#### Your objective
Give again, word for word, every line below from the one that has "and safe SCEV." through the one that has "Identification and Allocation**", both included, and no others.

Dataset entries:
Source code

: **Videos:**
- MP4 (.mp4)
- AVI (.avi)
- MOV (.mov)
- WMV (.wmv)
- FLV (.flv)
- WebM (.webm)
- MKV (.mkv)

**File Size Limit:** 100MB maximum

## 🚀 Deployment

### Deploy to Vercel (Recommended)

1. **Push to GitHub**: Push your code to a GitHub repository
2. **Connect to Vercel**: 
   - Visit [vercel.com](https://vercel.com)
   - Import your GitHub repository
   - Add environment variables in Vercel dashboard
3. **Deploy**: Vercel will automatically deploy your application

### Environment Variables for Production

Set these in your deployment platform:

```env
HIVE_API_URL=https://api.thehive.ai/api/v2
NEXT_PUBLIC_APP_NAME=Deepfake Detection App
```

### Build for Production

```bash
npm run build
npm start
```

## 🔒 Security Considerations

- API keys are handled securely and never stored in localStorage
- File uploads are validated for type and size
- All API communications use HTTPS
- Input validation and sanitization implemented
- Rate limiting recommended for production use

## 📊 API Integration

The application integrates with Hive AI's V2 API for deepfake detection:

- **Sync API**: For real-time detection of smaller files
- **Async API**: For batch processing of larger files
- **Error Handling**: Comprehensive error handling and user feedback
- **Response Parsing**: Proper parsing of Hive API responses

---

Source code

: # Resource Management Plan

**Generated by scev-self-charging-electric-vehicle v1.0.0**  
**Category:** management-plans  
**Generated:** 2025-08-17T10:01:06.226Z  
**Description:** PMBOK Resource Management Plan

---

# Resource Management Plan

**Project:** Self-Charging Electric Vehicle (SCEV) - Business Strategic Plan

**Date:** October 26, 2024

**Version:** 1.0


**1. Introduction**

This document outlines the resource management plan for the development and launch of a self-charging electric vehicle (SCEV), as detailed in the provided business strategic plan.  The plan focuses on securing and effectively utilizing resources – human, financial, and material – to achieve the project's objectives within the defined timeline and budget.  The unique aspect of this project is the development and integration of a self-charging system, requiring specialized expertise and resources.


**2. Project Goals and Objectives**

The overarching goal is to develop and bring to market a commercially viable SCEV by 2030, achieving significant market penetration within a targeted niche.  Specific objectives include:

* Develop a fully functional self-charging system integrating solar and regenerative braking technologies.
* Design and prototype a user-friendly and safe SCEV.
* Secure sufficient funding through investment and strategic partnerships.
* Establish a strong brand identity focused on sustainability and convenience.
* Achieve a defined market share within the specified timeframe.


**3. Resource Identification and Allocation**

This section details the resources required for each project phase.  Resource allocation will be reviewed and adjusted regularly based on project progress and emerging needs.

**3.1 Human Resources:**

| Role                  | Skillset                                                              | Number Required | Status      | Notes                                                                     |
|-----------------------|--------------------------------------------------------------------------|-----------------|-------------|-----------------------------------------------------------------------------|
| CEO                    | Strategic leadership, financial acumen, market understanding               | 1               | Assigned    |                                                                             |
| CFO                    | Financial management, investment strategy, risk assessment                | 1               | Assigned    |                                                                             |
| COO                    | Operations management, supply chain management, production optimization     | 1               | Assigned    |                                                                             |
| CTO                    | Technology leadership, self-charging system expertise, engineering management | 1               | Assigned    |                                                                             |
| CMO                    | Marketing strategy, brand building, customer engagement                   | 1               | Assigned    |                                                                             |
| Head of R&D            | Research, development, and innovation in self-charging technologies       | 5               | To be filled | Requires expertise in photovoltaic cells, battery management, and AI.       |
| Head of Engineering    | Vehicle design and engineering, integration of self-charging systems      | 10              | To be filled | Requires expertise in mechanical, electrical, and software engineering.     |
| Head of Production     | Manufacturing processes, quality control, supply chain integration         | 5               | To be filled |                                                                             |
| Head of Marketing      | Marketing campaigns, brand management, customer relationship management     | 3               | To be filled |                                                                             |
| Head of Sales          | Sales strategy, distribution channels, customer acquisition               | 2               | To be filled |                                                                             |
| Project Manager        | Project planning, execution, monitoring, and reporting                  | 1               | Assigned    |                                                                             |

#### Answer box
* Design and prototype a user-friendly and safe SCEV.
* Secure sufficient funding through investment and strategic partnerships.
* Establish a strong brand identity focused on sustainability and convenience.
* Achieve a defined market share within the specified timeframe.


**3. Resource Identification and Allocation**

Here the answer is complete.